* [TASKS TO COMPLETE]
1. Translate this sentence from the Vault Brewing passage below into Spanish: "Vault operates out of a historic bank building (where it got its name)."
2. According to the Vault Brewing passage below, in what year did the Cain brothers open Vault Brewing Company?

I live in the Yardley, PA area in Bucks County, just North of Philadelphia. It is a convenient location as I have neighbors who commute to Philadelphia, other neighbors who commute to New York City, and others who work at home or in the general area.
In 2012 Yardley’s food and drink scene got a tremendous upgrade when the Cain brothers opened Vault Brewing Company. Vault operates out of a historic bank building (where it got its name). They brew their own beer and have a great menu built around a wood-fired oven. Vault created their own niche in Yardley, complementing two other establishments in Yardley with liquor licenses, the traditional bar/tavern (Continental Tavern) and the upscale restaurant (Yardley Inn). Upon opening, were immediately and continue to be packed. They established themselves immediately with good beer and food, but also a strong focus on service all within a great atmosphere.
When restaurants build a foundation like, this many owners decide that there is nowhere to grow. Their tables become constantly full, and if there is little competition, they begin to rest on their laurels enjoying the steady business. However, this is the opposite of what the brothers who owned Vault decided to do. Over the next five years, they set out and executed on three growth strategies that have enabled them to continue their growth beyond the limits of the number of tables they can turn. Specifically, they identified and executed on three key growth strategies: New Market Development, Market Penetration, and New Product Development.

Dataset entries

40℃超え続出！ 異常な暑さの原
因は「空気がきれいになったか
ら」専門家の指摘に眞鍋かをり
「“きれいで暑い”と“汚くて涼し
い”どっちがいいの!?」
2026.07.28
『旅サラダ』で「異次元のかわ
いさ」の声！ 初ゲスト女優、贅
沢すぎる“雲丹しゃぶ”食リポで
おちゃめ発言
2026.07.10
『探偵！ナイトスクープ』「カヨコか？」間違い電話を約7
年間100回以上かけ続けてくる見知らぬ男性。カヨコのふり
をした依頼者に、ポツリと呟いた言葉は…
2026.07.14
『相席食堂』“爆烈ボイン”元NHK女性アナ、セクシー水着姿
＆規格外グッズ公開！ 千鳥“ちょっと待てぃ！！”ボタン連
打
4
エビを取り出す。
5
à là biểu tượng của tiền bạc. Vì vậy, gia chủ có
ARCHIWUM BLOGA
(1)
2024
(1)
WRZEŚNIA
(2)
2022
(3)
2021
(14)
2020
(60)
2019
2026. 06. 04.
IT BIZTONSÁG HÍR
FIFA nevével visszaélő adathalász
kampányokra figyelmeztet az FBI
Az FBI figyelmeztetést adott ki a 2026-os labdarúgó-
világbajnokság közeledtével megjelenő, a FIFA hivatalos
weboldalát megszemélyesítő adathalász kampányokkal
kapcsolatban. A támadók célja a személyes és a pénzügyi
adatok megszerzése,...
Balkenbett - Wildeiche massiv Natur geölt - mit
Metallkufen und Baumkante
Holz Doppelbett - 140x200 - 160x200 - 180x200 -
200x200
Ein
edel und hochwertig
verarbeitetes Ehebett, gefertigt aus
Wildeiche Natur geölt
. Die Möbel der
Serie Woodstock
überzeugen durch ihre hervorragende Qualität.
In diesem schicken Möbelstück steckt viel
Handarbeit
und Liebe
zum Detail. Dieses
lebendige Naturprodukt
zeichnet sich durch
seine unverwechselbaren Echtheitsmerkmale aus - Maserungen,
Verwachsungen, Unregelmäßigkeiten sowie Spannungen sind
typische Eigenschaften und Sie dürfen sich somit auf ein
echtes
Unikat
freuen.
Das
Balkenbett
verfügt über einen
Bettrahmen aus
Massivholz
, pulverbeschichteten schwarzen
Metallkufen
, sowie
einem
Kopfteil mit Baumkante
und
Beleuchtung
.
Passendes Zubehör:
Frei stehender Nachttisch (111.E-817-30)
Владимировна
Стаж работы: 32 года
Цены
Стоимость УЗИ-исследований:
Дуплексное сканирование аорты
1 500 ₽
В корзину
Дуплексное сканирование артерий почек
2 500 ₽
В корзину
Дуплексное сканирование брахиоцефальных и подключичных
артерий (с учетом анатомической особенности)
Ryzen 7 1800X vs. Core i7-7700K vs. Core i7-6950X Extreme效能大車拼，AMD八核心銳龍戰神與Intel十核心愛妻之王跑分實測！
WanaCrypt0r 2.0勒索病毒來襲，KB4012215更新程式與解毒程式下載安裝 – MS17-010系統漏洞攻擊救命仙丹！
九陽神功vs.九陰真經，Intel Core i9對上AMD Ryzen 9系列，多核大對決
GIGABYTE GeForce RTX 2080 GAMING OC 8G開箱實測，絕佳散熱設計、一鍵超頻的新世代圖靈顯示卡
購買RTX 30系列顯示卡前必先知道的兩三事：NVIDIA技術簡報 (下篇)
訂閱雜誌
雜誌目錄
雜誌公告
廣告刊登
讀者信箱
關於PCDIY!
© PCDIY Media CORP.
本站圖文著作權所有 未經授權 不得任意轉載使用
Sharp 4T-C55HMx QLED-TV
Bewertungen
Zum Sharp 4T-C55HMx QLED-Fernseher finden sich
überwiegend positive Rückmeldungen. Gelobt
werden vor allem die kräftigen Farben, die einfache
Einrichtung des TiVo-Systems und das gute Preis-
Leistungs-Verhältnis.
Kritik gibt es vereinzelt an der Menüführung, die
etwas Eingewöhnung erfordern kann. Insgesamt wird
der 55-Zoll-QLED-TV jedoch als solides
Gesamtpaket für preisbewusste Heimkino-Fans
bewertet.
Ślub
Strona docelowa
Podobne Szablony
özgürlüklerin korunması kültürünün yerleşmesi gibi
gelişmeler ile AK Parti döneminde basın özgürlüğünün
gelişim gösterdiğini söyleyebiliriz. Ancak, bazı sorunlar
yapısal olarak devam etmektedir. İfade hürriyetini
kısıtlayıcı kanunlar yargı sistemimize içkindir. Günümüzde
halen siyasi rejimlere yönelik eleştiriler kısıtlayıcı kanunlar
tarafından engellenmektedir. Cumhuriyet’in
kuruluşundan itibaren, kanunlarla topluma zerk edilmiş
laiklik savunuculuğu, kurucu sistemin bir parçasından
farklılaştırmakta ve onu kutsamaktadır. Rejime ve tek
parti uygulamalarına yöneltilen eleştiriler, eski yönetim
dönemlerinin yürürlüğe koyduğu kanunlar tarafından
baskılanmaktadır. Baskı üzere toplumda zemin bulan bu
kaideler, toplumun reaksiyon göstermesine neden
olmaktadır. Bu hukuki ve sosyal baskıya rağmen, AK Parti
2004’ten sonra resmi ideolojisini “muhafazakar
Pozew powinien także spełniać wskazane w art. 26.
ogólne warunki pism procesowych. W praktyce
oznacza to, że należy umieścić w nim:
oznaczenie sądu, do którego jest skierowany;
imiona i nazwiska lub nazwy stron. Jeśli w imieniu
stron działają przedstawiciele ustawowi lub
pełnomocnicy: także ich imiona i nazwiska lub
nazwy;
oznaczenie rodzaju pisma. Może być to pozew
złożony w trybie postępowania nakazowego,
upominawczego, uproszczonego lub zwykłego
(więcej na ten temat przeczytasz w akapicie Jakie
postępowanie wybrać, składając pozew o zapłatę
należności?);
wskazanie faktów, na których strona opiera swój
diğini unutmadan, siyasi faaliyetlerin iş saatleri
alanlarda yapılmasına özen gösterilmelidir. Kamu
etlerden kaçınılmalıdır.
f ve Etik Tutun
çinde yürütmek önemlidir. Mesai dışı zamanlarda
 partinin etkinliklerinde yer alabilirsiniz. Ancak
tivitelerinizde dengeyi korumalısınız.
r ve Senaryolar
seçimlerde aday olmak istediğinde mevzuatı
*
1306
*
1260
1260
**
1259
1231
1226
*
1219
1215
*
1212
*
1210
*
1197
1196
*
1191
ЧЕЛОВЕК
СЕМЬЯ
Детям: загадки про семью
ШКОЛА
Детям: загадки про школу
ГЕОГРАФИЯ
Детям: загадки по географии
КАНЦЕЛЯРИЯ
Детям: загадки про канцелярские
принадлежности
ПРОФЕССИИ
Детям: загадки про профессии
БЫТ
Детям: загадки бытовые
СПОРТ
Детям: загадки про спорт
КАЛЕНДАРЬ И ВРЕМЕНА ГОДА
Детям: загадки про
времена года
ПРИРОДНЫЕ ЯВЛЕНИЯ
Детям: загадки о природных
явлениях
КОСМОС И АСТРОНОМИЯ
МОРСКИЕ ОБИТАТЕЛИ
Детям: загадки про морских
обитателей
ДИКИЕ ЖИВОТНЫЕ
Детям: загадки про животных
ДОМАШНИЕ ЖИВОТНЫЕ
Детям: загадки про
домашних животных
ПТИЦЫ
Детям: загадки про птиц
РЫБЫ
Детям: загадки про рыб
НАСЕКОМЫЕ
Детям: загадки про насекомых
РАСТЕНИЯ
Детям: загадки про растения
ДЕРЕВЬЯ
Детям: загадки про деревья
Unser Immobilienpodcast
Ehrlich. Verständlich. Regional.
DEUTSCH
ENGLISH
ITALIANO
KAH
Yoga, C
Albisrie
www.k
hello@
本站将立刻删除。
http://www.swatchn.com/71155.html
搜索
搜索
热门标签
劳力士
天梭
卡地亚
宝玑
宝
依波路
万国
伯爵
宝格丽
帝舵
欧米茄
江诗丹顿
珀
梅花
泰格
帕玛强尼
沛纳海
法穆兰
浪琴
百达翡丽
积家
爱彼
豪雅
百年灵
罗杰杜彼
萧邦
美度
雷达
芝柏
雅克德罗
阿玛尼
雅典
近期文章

* [RESULTS OF THE TASKS]
1. Vault opera en un edificio bancario histórico (de donde obtuvo su nombre).

2. In 2012.